Поэту трудно быть ненужным – вернее, трудно быть ненужным поэтом. Ненужного поэта можно сравнить с ненужным оперным певцом, с ненужным архитектором и т.п. Свои способности они где-нибудь отчасти проявят – но как отчасти! Сравнение кажется несправедливым: условия и средства, необходимые для стихотворства, минимальны – это не оркестр, не строительные материалы, этого и в тюрьме не отнимут. Но, не имея столь наглядного материального поля действия, лирика так же несоразмерна с частным бытом, как опера – в другом отношении:

Писатель, если только он
Есть нерв великого народа…


Лирика соотносится с высоким стилем жизни, с большим стилем, какого нет в частном быте. «Вторая культура», которую создали замолчанные поколения, не дает ни большого стиля публичной жизни «среди чужих», ни большого стиля одиночества. Это более или менее пространный круг своих», а дурнее среды для творческого развития не придумаешь. Если б серый террор, молчаливое внушение сочинителю, что его нет, что без него прекрасно обходятся, продолжался лет пять, ну, десять в каждой жизни, – может, это было бы плодотворное испытание. Взыскательный автор сам себе может дать испытательный срок в девять горациевых лет. Но в обильных и
ничем впереди не ограниченных дозах это уже проба на героизм, а художественная одаренность таких проб обычно не выдерживает, да и не обязана выдерживать. И большинство поэтов «второй культуры» если не прощаются с сочинительством, то пишут «то же, но хуже», из года в год, и в 35 беднее и слабее, чем в 25. У примерных же соцреалистов пути вообще не бывает, такой уж это метод. Их путь определяется линией партии, а в эстетике эта линия близка к точке.

ВТОРОЕ

Известно, что попытка сказать независимое слово приведет, и мгновенно, к тому, что этого слова не услышат те, к кому оно обращено. Есть несколько проторенных путей в обход:

– можно, например, раскидать «независимые» слова там-сям среди благонамеренных, которые тренированный читатель поймет, как нужно;
– можно сказать непонятно: сверхсциентистским или еще каким-нибудь, неведомым цензору, языком или по поводу такого предмета, где ничего такого не ждут, и т.д., и т.п.
– можно, наконец, сказать все что хочешь, но так, будто вообще ничего не говорится. Технологию этого, самого изощренного, эзопова языка я не могу описать. Может, суть ее в том, что автор такого высказывания, например, академик, или лауреат какой-нибудь премии, или чем-то еще в прошлом заслужил невнимание цензора. Это тактика для людей с утвержденной репутацией.
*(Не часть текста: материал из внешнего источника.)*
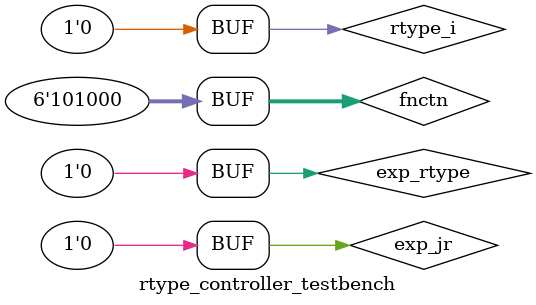
<source format=v>
`define DELAY 20
module rtype_controller_testbench();
   reg rtype_i;
   reg [5:0] fnctn;
   reg       exp_rtype, exp_jr;
   wire tresult;
   wire rtype, reg_write, reg_write2;
   wire jr;

   rtype_controller rc (rtype, reg_write, reg_write2, jr, rtype_i, 1'b0, 1'b0, fnctn);

   wire m1,m2;
   xnor xn1(m1, rtype, exp_rtype);
   xnor xn2(m2, jr, exp_jr);
   and ad(tresult, m1, m2);

   initial begin
      rtype_i = 1;
      fnctn = 6'b00_1000;
      exp_rtype = 0;
      exp_jr = 1;
      #`DELAY;
      rtype_i = 0;
      fnctn = 6'b00_1000;
      exp_rtype = 0;
      exp_jr = 0;
      #`DELAY;
      rtype_i = 1;
      fnctn = 6'b10_1000;
      exp_rtype = 1;
      exp_jr = 0;
      #`DELAY;
      rtype_i = 0;
      fnctn = 6'b10_1000;
      exp_rtype = 0;
      exp_jr = 0;
   end

   initial begin
      $monitor("time = %2d, rtype_i=%1b, rtype=%1b, exp_rtype=%1b, fnctn=%1b, jr=%1b, exp_jr=%1b, tresult=%1b", $time, rtype_i, rtype, exp_rtype, fnctn, jr, exp_jr, tresult);
   end

endmodule //rtype_controller_testbench

</source>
Перечисленные и, наверное, еще многие формы кукиша в кармане, конечно, унизительны, кроме того, они сподручны для публициста, но никак не для художника.


Но главное еще не в этом. То, что маскируется от цензора, маскируется и от читателя – ведь он, как правило, не более проницателен. Те, кто «умеют читать», – это почти те же «свои» из второй культуры. Цель, поставленная цензурой перед всеми авторами и живыми и мертвыми: не тронуть сознания читателя, не остановить его на путях внутренней рутины, не поставить хотя бы перед недоумением, – эту цель авторы Эзоповых сочинений прекрасно исполняют. Исполняют уже одним своим смиренным видом – видом принципиальной лояльности при некоторых расхождениях, притворность которого совершенно ничего не значит.

Дело в том, что акт речи, может, важнее ее непосредственного содержания: старые ли, всем известные вещи говорятся (а главные вещи почти все – старые и известные), но взятый на себя акт высказывания и оглашения их – это акт свидетельства, т.е. ответственности за их реальность. А мало ли вещей, которые только тогда и реальны, когда есть хоть кто-то, отвечающий за их реальность и истинность? Я хотела сказать: все, кроме естественнонаучных, – но вспоминаю, что и естественнонаучные требуют своих мучеников, случается, и не во времена Гaлилея... Да, область «исповеднических истин» расширена у нас необыкновенно. Но парадокс в том, что, сколько бы она ни расширялась, все безопаснее и комфортабельнее становится научная, художественная и общественная деятельность. Скажи вначале, что то, что ты скажешь, можно считать, и не говорится, что это ничего существенного не значит – и дальше можно сообщить и «критику», и «мистику», и «объективизм» (с некоторыми вводными предложениями, кавычками, ссылками, правда). И еще считать это своим стратегическим триумфом. Можно, наоборот, отказ от ответственности за собственную речь сделать не предисловием, а послесловием, как в случаях «раскаяний», но про эти тяжелые случаи не хочется говорить мимоходом...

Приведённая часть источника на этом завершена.